In der vom IOS herausgegebenen Reihe "Südosteuropäische Arbeiten" ist die Monografie "Machtkirche zwischen Diktatur und Demokratie. Geschichte der Rumänischen orthodoxen Kirche (1918–2023)" von Oliver Jens Schmitt erschienen. Der Band hat in der rumänischen Öffentlichkeit bereits zahlreiche Diskussionen hervorgerufen.
Zum Inhalt: Die Rumänische orthodoxe Kirche ist heute die größte orthodoxe Kirche innerhalb der Europäischen Union. Neben der Armee und der Akademie der Wissenschaften gilt sie in Rumänien als eine der Säulen von Staatlichkeit und nationaler Identität.
Kaum eine andere Institution hat die zahlreichen Brüche der jüngeren rumänischen Geschichte so gut überstanden wie diese Kirche. Im fragilen parlamentarischen Verfassungsstaat (1918-1938), in den rechtsautoritären Diktaturen (1938-1944), unter der langen kommunistischen Herrschaft (1944-1989) und im noch unvollendeten Übergang zu einem stabilen demokratischen Rechtstaat hat sie sich mit dem jeweiligen System stets arrangiert. Das Buch untersucht ihr Verhältnis zu Staat und Gesellschaft. Es zeigt, dass die Kirche gegenüber dem rumänischen Staat noch nie so viel Macht besessen hat wie heute. Und es untermauert, wie sehr sie ein Spiegelbild der Entwicklung dieses Staates ist.
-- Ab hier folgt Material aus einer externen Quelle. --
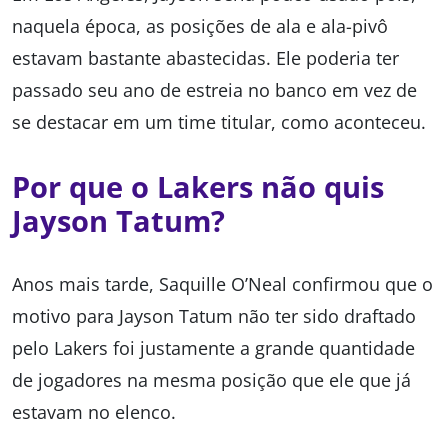
naquela época, as posições de ala e ala-pivô
estavam bastante abastecidas. Ele poderia ter
passado seu ano de estreia no banco em vez de
se destacar em um time titular, como aconteceu.
Por que o Lakers não quis
Jayson Tatum?
Anos mais tarde, Saquille O’Neal confirmou que o
motivo para Jayson Tatum não ter sido draftado
pelo Lakers foi justamente a grande quantidade
de jogadores na mesma posição que ele que já
estavam no elenco.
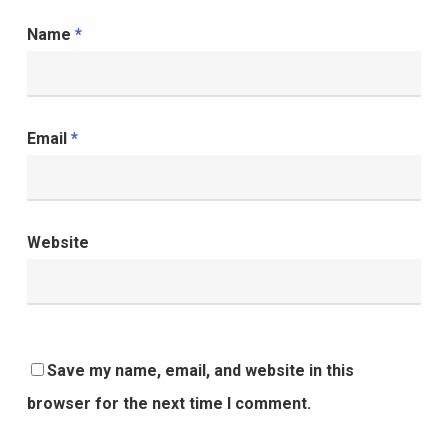
Name
*
Email
*
Website
Save my name, email, and website in this
browser for the next time I comment.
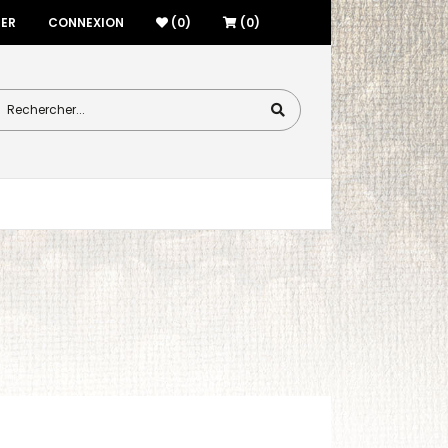
RER
CONNEXION
(0)
(0)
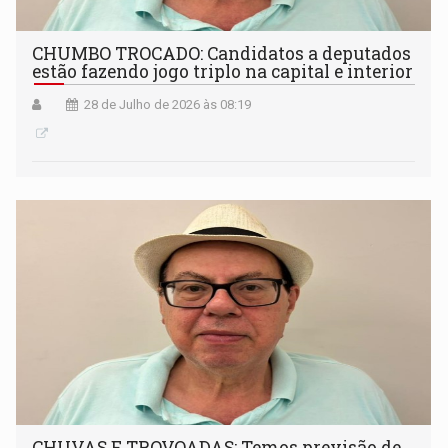
CHUMBO TROCADO: Candidatos a deputados
estão fazendo jogo triplo na capital e interior
28 de Julho de 2026 às 08:19
CHUVAS E TROVOADAS: Temos previsão de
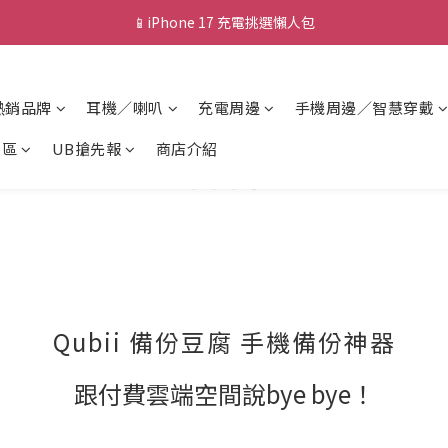
📱iPhone 17 充電挑選懶人包
💰新會員送 $88 購物金
💰新會員送 $88 購物金
熱銷品牌
耳機／喇叭
充電周邊
手機周邊／智慧穿戴
專區
UB搶先報
商店介紹
Qubii 備份豆腐 手機備份神器
跟付費雲端空間說bye bye！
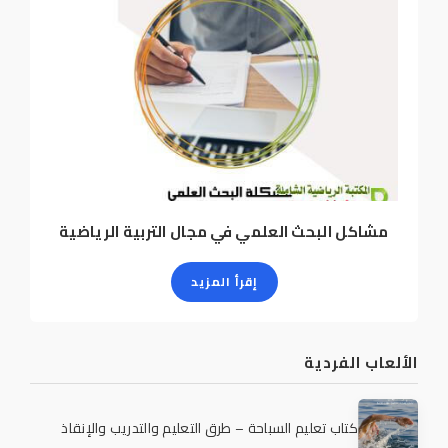
مشاكل البحث العلمي في مجال التربية الرياضية
إقرأ المزيد
الألعاب الفردية
كتاب تعليم السباحة – طرق التعليم والتدريب والإنقاذ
Kirchengeschichte wird hier nicht isoliert und die Kirche als integraler Bestandteil rumänischer Staatlichkeit betrachtet. Dargestellt wird die Geschichte einer Institution und ihrer vielfältigen Akteure mitsamt deren Verwobenheit mit Behörden und politischen Gruppen. Das Buch legt dar, wie die Kirche die Machthaber aller Systeme unterstützte – und dass der Orthodoxismus (die übersteigerte, fremdenfeindliche Auslegung der Orthodoxie) bis in die Gegenwart als ein roter Faden der modernen rumänischen Geschichte zu sehen ist. Die Kirche hat auch einen entscheidenden Beitrag zur ethnischen Homogenisierung des Landes geleistet, dessen nichtrumänische Bevölkerung von 1918 bis heute um etwa zwei Drittel zurückgegangen ist. Und noch im Jahr 2023 hat die Kirche Erfolg damit, die Öffnung der Archive und die Aufarbeitung ihrer Verwicklung in die Diktaturen zu verweigern. Das Buch unternimmt daher eine umfassende kritische Bestandsaufnahme der lückenhaften Forschungslage und wird in Rumänien bereits breit debattiert.
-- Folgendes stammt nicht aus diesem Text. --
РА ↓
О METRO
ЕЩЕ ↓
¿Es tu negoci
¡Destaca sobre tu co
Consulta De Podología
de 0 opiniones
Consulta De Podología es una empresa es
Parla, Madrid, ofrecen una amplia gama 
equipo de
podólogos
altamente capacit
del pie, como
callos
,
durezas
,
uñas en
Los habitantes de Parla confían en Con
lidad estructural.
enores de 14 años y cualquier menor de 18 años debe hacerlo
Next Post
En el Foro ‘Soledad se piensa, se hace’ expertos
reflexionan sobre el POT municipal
Oliver Jens Schmitt ist Professor für Geschichte Südosteuropas an der Universität Wien und leitet als wissenschaftlicher Direktor die Balkanforschung am Institut für die Erforschung der Habsburgermonarchie und des Balkanraums der Österreichischen Akademie der Wissenschaften.
Oliver Jens Schmitt: Machtkirche zwischen Diktatur und Demokratie. Geschichte der Rumänischen orthodoxen Kirche (1918–2023). Berlin, Boston: De Gruyter Oldenbourg, 2023. 320 S.